Gleichzeitig waren ihre Bücher ebenso sozialkritisch wie unterhaltsam. Die Geschichte eines gehänselten, rothaarigen Kindes, welches ungeahnte Fähigkeiten entdeckt, etablierte Nöstlinger als Stimme gegen Mobbing, bevor es als gesellschaftliches Thema allgegenwärtig war. Eine weitere Erzählung handelt von einem listigen und manipulativen Gurkenkönig, welcher einen Familienvater für seine Zwecke missbraucht. Indem es den Kindern zunächst auffällt, lehrte das Buch Generationen von Kindern, dass es im Leben richtig sein kann, bestehende Autoritäten und Hegemonien zu hinterfragen.

Nöstlinger‐Tod: Bundespräsident „tief betroffen”

Nach dem Bekanntwerden des Ablebens der mit zahlreichen international renommierten Preisen ausgezeichneten Autorin würdigten auch mehrere Personen des öffentlichen Lebens ihr umfangreiches Schaffen. Bundespräsident Alexander van der Bellen zeigte sich „tief betroffen” über den Tod Nöstlingers, mit ihr habe Österreich eine seiner „international bedeutendsten literarischen Stimmen” verloren.
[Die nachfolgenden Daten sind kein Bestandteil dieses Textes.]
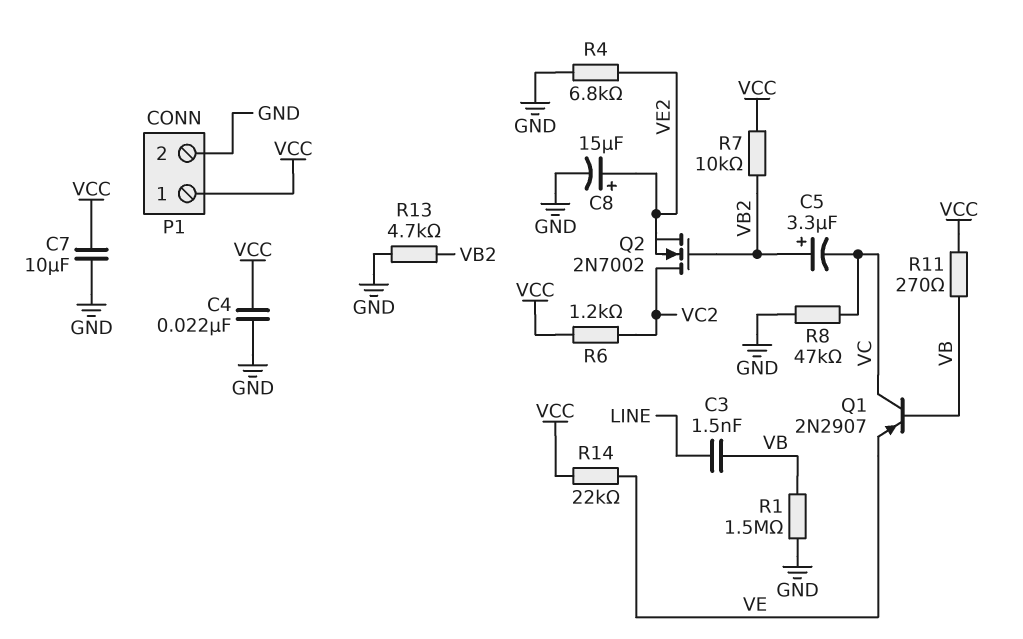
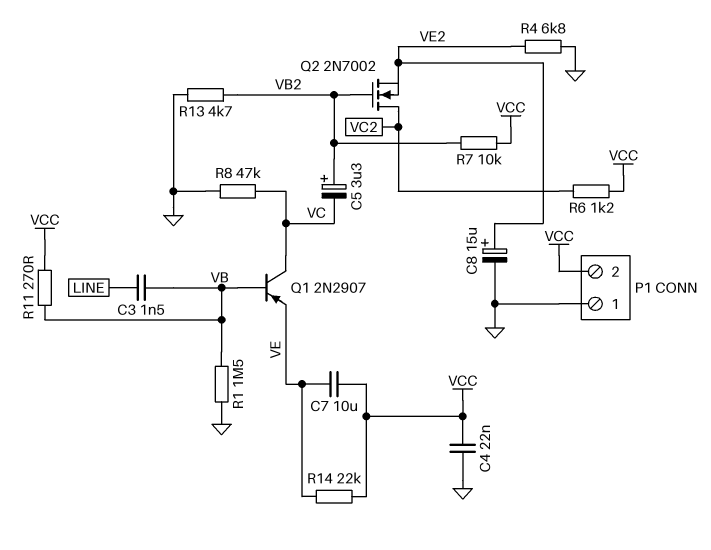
C7: 10uF (GND, VCC) -> 10uF (VCC, VE)
P1 pin 1: VCC -> GND
P1 pin 2: GND -> VCC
Das Staatsoberhaupt pries den sprachlichen Witz und Einfühlsamkeit ihrer Kinderbücher, welche ein „realistisches Bild des Zusammenlebens” zeichneten. Gleichzeitig verliere man eine „deutlich hörbare gesellschaftliche Stimme” gegen „alle Formen von Ungerechtigkeit und Unterdrückung”. Die Autorin hinterlasse eine Lücke, ihre Geschichten jedoch verblieben und würden imstande sein, darüber zu trösten.

ORF widmet Nöstlinger Themenblock

Der österreichische Rundfunk (ORF) entschloss sich anlässlich des Todes der bekannten Schriftstellerin, ihrer an diesem Wochenende mit mehreren Programmpunkten zu gedenken. Den Anfang macht ein Ö1‐Hörspiel ihres im Hernalser Dialekt gehaltenen Gedichtbandes für Erwachsene „Iba de gaunz oamen Leit” (Sa, 14.7.; 14.05 Uhr). Am Sonntag folgen im Abendprogramm diverse Features und Würdigungen.

Im Fernsehen zeigt ORF eins am Sonntag ab 9.50 Uhr Literaturverfilmungen ihrer Erzählungen „Die 3 Posträuber” und „Villa Henriette.” ORF 2 legt im Hauptabendprogramm mit ihren Kindheitserinnerungen „Maikäfer flieg!” (So 20.15 Uhr) sowie dem dok.film „Mein Hernals” nach.